[Transcribed page contents]
========================

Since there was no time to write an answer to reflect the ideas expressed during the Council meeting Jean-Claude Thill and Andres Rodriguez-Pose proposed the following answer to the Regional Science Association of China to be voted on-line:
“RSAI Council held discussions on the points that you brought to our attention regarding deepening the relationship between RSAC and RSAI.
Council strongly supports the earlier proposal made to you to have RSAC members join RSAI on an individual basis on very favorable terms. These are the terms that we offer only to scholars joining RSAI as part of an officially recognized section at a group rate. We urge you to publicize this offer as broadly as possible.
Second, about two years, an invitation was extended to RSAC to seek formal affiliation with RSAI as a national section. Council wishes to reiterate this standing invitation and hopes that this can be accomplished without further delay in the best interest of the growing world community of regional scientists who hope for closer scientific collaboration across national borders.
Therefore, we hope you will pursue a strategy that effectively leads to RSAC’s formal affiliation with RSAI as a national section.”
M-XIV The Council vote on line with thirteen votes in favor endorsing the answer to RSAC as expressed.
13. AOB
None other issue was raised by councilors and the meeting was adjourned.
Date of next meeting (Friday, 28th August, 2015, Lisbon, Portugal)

========================

Could you repeat every record above exactly as it is written?

▶ **Solution**
Since there was no time to write an answer to reflect the ideas expressed during the Council meeting Jean-Claude Thill and Andres Rodriguez-Pose proposed the following answer to the Regional Science Association of China to be voted on-line:
“RSAI Council held discussions on the points that you brought to our attention regarding deepening the relationship between RSAC and RSAI.
Council strongly supports the earlier proposal made to you to have RSAC members join RSAI on an individual basis on very favorable terms. These are the terms that we offer only to scholars joining RSAI as part of an officially recognized section at a group rate. We urge you to publicize this offer as broadly as possible.
Second, about two years, an invitation was extended to RSAC to seek formal affiliation with RSAI as a national section. Council wishes to reiterate this standing invitation and hopes that this can be accomplished without further delay in the best interest of the growing world community of regional scientists who hope for closer scientific collaboration across national borders.
Therefore, we hope you will pursue a strategy that effectively leads to RSAC’s formal affiliation with RSAI as a national section.”
M-XIV The Council vote on line with thirteen votes in favor endorsing the answer to RSAC as expressed.
13. AOB
None other issue was raised by councilors and the meeting was adjourned.
Date of next meeting (Friday, 28th August, 2015, Lisbon, Portugal)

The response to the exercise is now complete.